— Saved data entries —
------

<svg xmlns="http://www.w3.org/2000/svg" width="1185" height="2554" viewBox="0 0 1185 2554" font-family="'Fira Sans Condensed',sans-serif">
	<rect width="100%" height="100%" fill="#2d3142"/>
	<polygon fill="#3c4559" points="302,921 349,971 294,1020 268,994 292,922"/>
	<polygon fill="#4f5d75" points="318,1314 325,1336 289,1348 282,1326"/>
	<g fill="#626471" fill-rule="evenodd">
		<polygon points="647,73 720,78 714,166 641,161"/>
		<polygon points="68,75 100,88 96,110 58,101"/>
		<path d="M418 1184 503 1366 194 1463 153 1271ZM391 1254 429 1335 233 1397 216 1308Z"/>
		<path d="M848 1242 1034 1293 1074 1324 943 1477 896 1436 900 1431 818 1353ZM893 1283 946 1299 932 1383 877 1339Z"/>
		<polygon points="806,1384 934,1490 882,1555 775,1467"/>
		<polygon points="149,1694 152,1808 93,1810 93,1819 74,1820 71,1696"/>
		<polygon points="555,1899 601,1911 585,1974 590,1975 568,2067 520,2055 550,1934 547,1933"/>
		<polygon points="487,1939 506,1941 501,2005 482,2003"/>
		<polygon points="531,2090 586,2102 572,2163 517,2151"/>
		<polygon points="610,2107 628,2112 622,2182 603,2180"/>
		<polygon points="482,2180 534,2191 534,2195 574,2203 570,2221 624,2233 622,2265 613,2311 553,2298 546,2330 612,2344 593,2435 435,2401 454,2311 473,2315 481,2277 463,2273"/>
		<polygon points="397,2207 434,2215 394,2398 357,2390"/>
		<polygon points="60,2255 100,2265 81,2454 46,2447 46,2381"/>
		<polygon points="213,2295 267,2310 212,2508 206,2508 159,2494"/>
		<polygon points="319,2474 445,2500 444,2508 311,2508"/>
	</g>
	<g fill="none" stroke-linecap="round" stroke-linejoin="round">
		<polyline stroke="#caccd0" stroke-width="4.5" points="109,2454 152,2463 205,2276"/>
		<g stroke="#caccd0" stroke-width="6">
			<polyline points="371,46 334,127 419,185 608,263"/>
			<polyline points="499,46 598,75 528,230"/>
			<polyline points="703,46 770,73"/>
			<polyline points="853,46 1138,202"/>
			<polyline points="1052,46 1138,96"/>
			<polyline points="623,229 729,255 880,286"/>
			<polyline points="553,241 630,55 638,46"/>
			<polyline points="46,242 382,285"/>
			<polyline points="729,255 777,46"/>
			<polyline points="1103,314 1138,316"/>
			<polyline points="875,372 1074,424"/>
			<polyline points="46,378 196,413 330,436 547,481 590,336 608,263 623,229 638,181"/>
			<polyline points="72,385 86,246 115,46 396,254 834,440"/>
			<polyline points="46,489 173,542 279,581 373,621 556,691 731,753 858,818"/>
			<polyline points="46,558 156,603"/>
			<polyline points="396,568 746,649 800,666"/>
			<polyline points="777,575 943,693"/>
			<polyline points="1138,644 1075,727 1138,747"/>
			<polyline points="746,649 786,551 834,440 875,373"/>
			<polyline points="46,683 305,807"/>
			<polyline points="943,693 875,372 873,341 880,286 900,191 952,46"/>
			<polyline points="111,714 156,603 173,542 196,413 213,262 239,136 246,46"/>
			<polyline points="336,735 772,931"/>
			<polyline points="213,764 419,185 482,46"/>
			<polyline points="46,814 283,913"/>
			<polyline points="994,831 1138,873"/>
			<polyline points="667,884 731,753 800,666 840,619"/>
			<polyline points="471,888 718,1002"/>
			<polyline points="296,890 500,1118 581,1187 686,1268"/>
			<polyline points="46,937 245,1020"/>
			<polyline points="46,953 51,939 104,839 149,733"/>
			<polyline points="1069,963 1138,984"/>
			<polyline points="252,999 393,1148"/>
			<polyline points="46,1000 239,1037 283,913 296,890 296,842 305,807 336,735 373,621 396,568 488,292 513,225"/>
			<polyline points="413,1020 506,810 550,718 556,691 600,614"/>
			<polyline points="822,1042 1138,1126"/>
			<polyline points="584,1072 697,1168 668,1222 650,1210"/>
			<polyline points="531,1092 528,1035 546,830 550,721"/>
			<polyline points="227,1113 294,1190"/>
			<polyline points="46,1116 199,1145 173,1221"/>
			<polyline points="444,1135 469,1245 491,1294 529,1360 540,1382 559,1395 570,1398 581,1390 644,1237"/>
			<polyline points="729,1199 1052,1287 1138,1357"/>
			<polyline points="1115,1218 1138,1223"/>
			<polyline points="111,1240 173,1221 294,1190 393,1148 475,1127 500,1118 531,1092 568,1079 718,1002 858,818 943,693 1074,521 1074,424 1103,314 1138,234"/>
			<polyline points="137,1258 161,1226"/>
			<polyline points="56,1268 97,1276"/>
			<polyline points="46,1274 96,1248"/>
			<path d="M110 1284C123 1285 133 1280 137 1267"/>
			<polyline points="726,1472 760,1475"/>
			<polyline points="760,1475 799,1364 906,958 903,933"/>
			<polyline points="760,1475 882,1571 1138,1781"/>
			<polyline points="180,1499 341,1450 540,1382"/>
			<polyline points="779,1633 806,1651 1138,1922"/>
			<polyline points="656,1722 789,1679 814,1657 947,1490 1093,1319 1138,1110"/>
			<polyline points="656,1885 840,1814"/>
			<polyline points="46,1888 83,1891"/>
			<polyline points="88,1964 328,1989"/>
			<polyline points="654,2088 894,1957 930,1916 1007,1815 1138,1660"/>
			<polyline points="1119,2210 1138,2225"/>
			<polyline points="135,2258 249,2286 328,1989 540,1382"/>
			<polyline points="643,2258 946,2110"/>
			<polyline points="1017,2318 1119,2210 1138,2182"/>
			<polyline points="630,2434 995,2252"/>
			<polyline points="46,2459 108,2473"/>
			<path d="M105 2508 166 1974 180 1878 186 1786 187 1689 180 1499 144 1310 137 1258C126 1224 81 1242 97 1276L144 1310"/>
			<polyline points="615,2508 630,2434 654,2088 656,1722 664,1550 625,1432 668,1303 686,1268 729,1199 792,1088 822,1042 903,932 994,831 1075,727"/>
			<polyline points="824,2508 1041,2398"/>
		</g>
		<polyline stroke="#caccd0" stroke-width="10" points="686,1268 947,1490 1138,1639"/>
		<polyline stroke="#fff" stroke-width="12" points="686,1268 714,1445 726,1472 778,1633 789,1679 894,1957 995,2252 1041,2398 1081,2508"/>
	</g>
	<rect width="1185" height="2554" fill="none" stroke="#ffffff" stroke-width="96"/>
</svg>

------

— Activity —
Every record must be transcribed precisely, down to the last character.

— Output —
<svg xmlns="http://www.w3.org/2000/svg" width="1185" height="2554" viewBox="0 0 1185 2554" font-family="'Fira Sans Condensed',sans-serif">
	<rect width="100%" height="100%" fill="#2d3142"/>
	<polygon fill="#3c4559" points="302,921 349,971 294,1020 268,994 292,922"/>
	<polygon fill="#4f5d75" points="318,1314 325,1336 289,1348 282,1326"/>
	<g fill="#626471" fill-rule="evenodd">
		<polygon points="647,73 720,78 714,166 641,161"/>
		<polygon points="68,75 100,88 96,110 58,101"/>
		<path d="M418 1184 503 1366 194 1463 153 1271ZM391 1254 429 1335 233 1397 216 1308Z"/>
		<path d="M848 1242 1034 1293 1074 1324 943 1477 896 1436 900 1431 818 1353ZM893 1283 946 1299 932 1383 877 1339Z"/>
		<polygon points="806,1384 934,1490 882,1555 775,1467"/>
		<polygon points="149,1694 152,1808 93,1810 93,1819 74,1820 71,1696"/>
		<polygon points="555,1899 601,1911 585,1974 590,1975 568,2067 520,2055 550,1934 547,1933"/>
		<polygon points="487,1939 506,1941 501,2005 482,2003"/>
		<polygon points="531,2090 586,2102 572,2163 517,2151"/>
		<polygon points="610,2107 628,2112 622,2182 603,2180"/>
		<polygon points="482,2180 534,2191 534,2195 574,2203 570,2221 624,2233 622,2265 613,2311 553,2298 546,2330 612,2344 593,2435 435,2401 454,2311 473,2315 481,2277 463,2273"/>
		<polygon points="397,2207 434,2215 394,2398 357,2390"/>
		<polygon points="60,2255 100,2265 81,2454 46,2447 46,2381"/>
		<polygon points="213,2295 267,2310 212,2508 206,2508 159,2494"/>
		<polygon points="319,2474 445,2500 444,2508 311,2508"/>
	</g>
	<g fill="none" stroke-linecap="round" stroke-linejoin="round">
		<polyline stroke="#caccd0" stroke-width="4.5" points="109,2454 152,2463 205,2276"/>
		<g stroke="#caccd0" stroke-width="6">
			<polyline points="371,46 334,127 419,185 608,263"/>
			<polyline points="499,46 598,75 528,230"/>
			<polyline points="703,46 770,73"/>
			<polyline points="853,46 1138,202"/>
			<polyline points="1052,46 1138,96"/>
			<polyline points="623,229 729,255 880,286"/>
			<polyline points="553,241 630,55 638,46"/>
			<polyline points="46,242 382,285"/>
			<polyline points="729,255 777,46"/>
			<polyline points="1103,314 1138,316"/>
			<polyline points="875,372 1074,424"/>
			<polyline points="46,378 196,413 330,436 547,481 590,336 608,263 623,229 638,181"/>
			<polyline points="72,385 86,246 115,46 396,254 834,440"/>
			<polyline points="46,489 173,542 279,581 373,621 556,691 731,753 858,818"/>
			<polyline points="46,558 156,603"/>
			<polyline points="396,568 746,649 800,666"/>
			<polyline points="777,575 943,693"/>
			<polyline points="1138,644 1075,727 1138,747"/>
			<polyline points="746,649 786,551 834,440 875,373"/>
			<polyline points="46,683 305,807"/>
			<polyline points="943,693 875,372 873,341 880,286 900,191 952,46"/>
			<polyline points="111,714 156,603 173,542 196,413 213,262 239,136 246,46"/>
			<polyline points="336,735 772,931"/>
			<polyline points="213,764 419,185 482,46"/>
			<polyline points="46,814 283,913"/>
			<polyline points="994,831 1138,873"/>
			<polyline points="667,884 731,753 800,666 840,619"/>
			<polyline points="471,888 718,1002"/>
			<polyline points="296,890 500,1118 581,1187 686,1268"/>
			<polyline points="46,937 245,1020"/>
			<polyline points="46,953 51,939 104,839 149,733"/>
			<polyline points="1069,963 1138,984"/>
			<polyline points="252,999 393,1148"/>
			<polyline points="46,1000 239,1037 283,913 296,890 296,842 305,807 336,735 373,621 396,568 488,292 513,225"/>
			<polyline points="413,1020 506,810 550,718 556,691 600,614"/>
			<polyline points="822,1042 1138,1126"/>
			<polyline points="584,1072 697,1168 668,1222 650,1210"/>
			<polyline points="531,1092 528,1035 546,830 550,721"/>
			<polyline points="227,1113 294,1190"/>
			<polyline points="46,1116 199,1145 173,1221"/>
			<polyline points="444,1135 469,1245 491,1294 529,1360 540,1382 559,1395 570,1398 581,1390 644,1237"/>
			<polyline points="729,1199 1052,1287 1138,1357"/>
			<polyline points="1115,1218 1138,1223"/>
			<polyline points="111,1240 173,1221 294,1190 393,1148 475,1127 500,1118 531,1092 568,1079 718,1002 858,818 943,693 1074,521 1074,424 1103,314 1138,234"/>
			<polyline points="137,1258 161,1226"/>
			<polyline points="56,1268 97,1276"/>
			<polyline points="46,1274 96,1248"/>
			<path d="M110 1284C123 1285 133 1280 137 1267"/>
			<polyline points="726,1472 760,1475"/>
			<polyline points="760,1475 799,1364 906,958 903,933"/>
			<polyline points="760,1475 882,1571 1138,1781"/>
			<polyline points="180,1499 341,1450 540,1382"/>
			<polyline points="779,1633 806,1651 1138,1922"/>
			<polyline points="656,1722 789,1679 814,1657 947,1490 1093,1319 1138,1110"/>
			<polyline points="656,1885 840,1814"/>
			<polyline points="46,1888 83,1891"/>
			<polyline points="88,1964 328,1989"/>
			<polyline points="654,2088 894,1957 930,1916 1007,1815 1138,1660"/>
			<polyline points="1119,2210 1138,2225"/>
			<polyline points="135,2258 249,2286 328,1989 540,1382"/>
			<polyline points="643,2258 946,2110"/>
			<polyline points="1017,2318 1119,2210 1138,2182"/>
			<polyline points="630,2434 995,2252"/>
			<polyline points="46,2459 108,2473"/>
			<path d="M105 2508 166 1974 180 1878 186 1786 187 1689 180 1499 144 1310 137 1258C126 1224 81 1242 97 1276L144 1310"/>
			<polyline points="615,2508 630,2434 654,2088 656,1722 664,1550 625,1432 668,1303 686,1268 729,1199 792,1088 822,1042 903,932 994,831 1075,727"/>
			<polyline points="824,2508 1041,2398"/>
		</g>
		<polyline stroke="#caccd0" stroke-width="10" points="686,1268 947,1490 1138,1639"/>
		<polyline stroke="#fff" stroke-width="12" points="686,1268 714,1445 726,1472 778,1633 789,1679 894,1957 995,2252 1041,2398 1081,2508"/>
	</g>
	<rect width="1185" height="2554" fill="none" stroke="#ffffff" stroke-width="96"/>
</svg>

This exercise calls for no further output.